Fasciste, Uribe?

Domingo Tovar Arrieta, 26 ans d'action syndicale en Colombie. Un certain courage, compte tenu du fait que la guerre civile a coûté la vie à 3800 syndicalistes colombiens depuis 1986. De passage à Montréal ces jours-ci, cet enseignant de formation ne s'interdit pourtant pas de dire qu'Alvaro Uribe, président à poigne élu dès le premier tour de l'élection présidentielle en mai dernier, fait tout à fait erreur en prétendant pouvoir régler par voie militaire le conflit en Colombie.

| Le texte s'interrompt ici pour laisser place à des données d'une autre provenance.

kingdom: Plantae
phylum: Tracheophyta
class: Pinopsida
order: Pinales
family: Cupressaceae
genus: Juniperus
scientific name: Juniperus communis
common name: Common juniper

«La seule sortie de crise passe par une négociation à trois entre le gouvernement, les factions réunies de la guérilla et des représentants de la société civile», plaide M. Tovar, membre de l'exécutif de la Centrale unitaire des travailleurs (700 000 membres, dont une grande partie dans le secteur de l'éducation).

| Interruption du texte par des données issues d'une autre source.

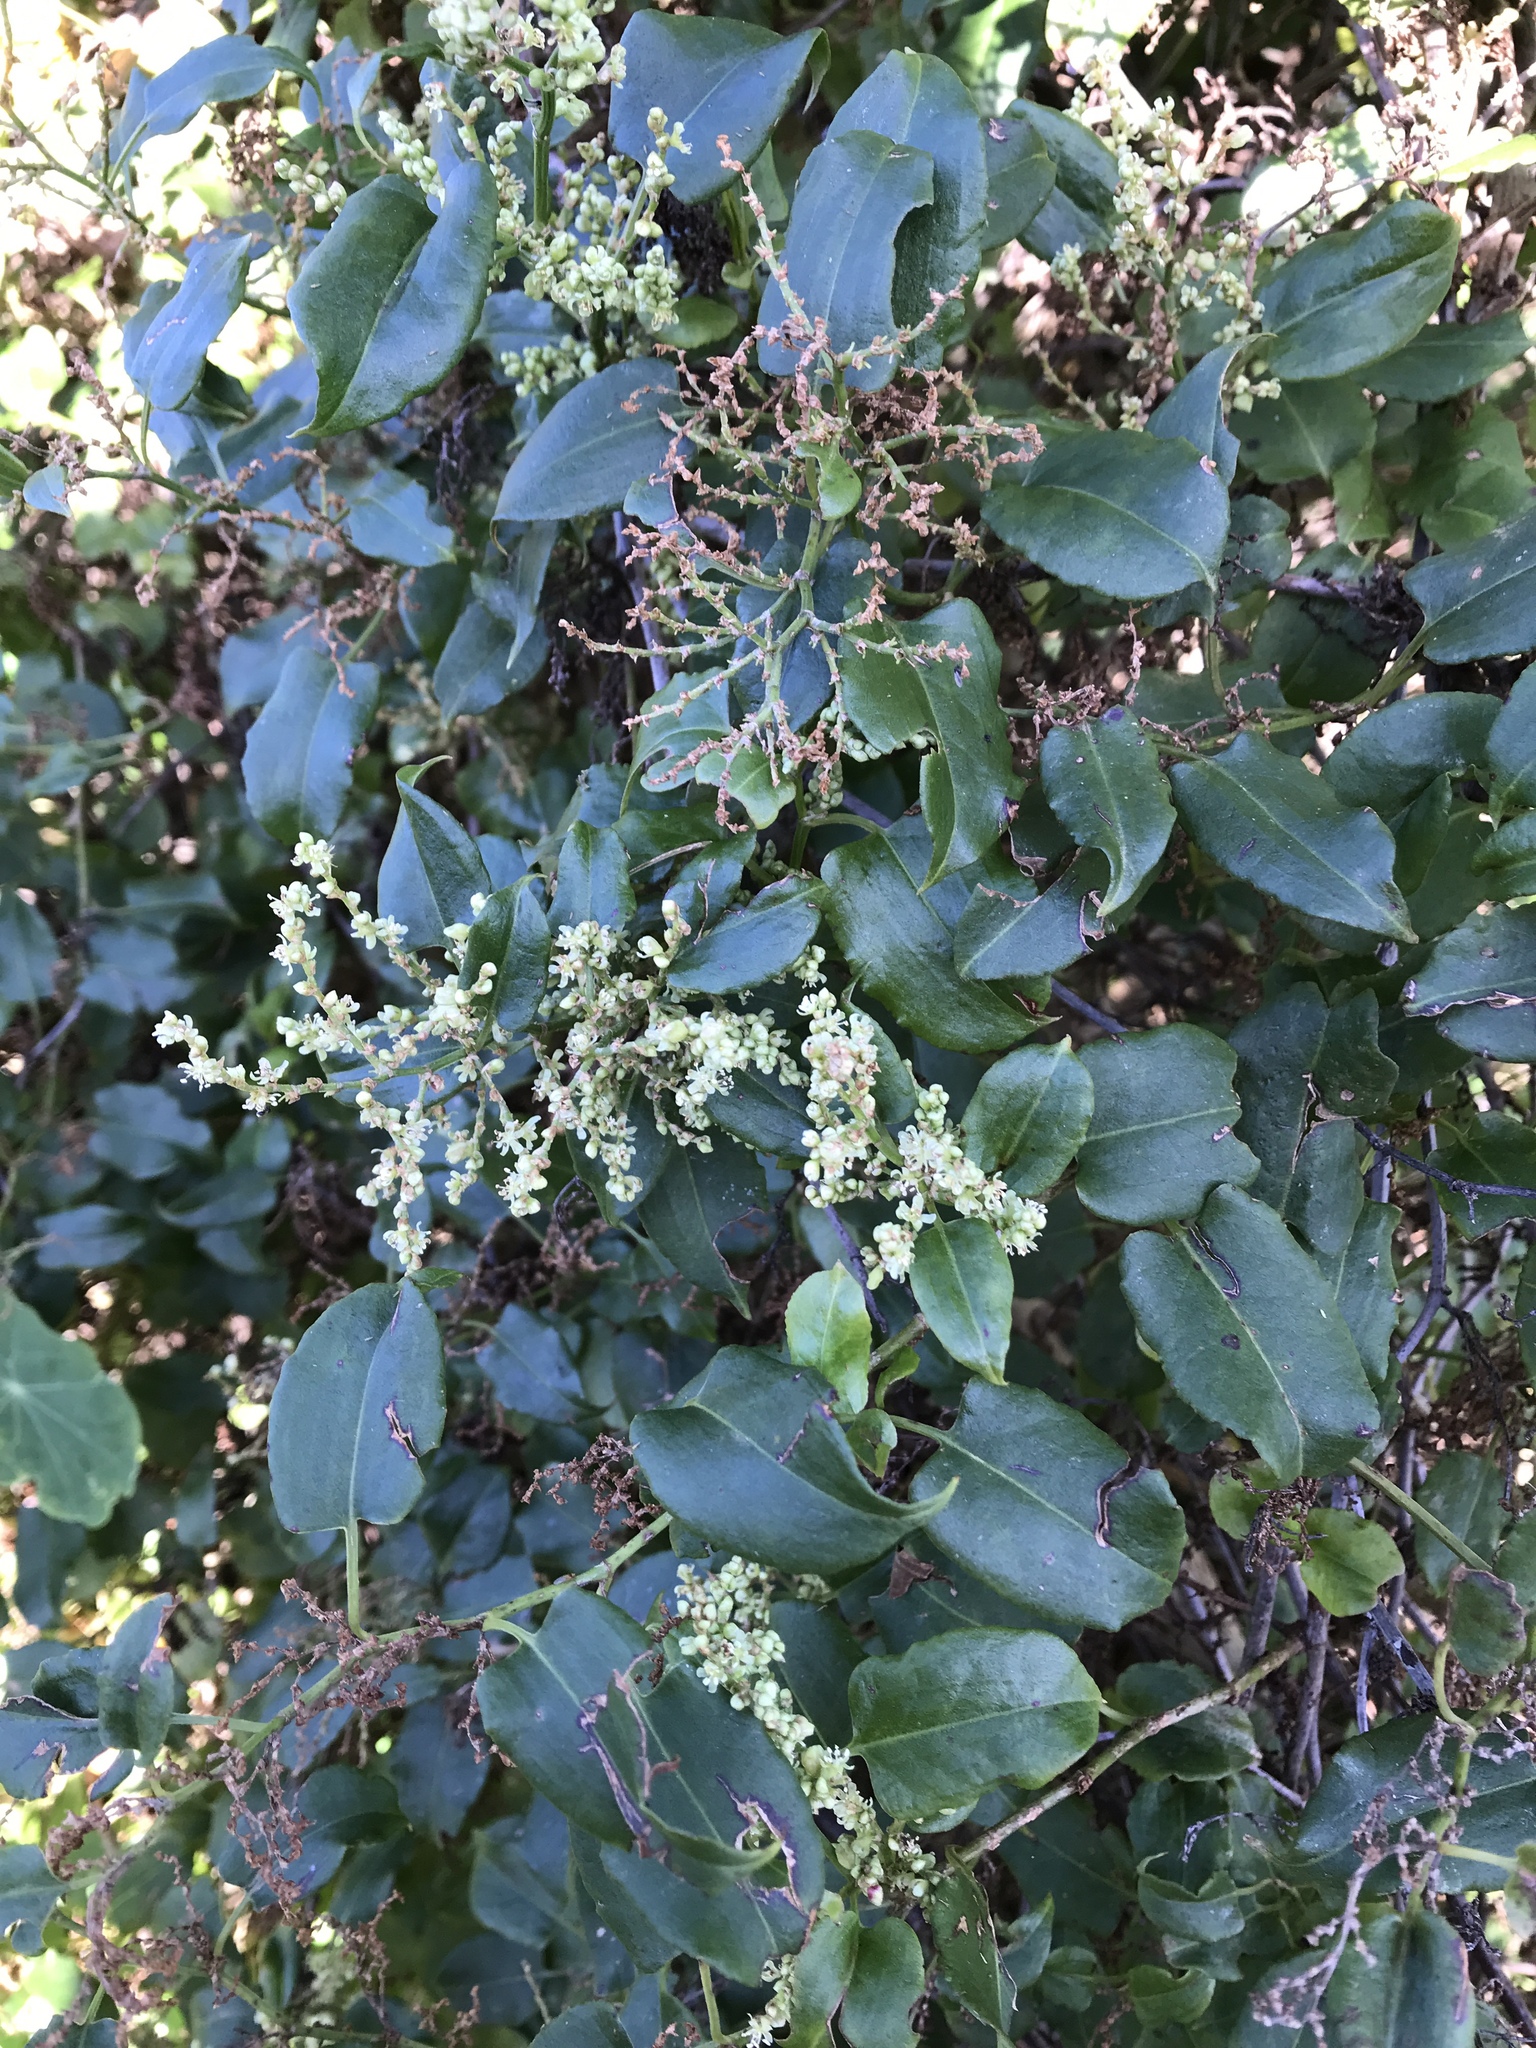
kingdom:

Non pas qu'il s'attende à une relance du dialogue à court terme. En M. Uribe, il voit au contraire un président «à visage fasciste» sous lequel le «terrorisme d'État» continuera de se déployer militairement, avec l'accroissement du rôle confié aux paramilitaires et le projet d'armer un million de civils, et socialement, avec les privatisations tous azimuts — de l'éducation, de la santé, du système de pension, de l'électricité... — et une réforme du code du travail, réclamée par le FMI, qui veut étirer la journée de travail de cinq heures sans compensation.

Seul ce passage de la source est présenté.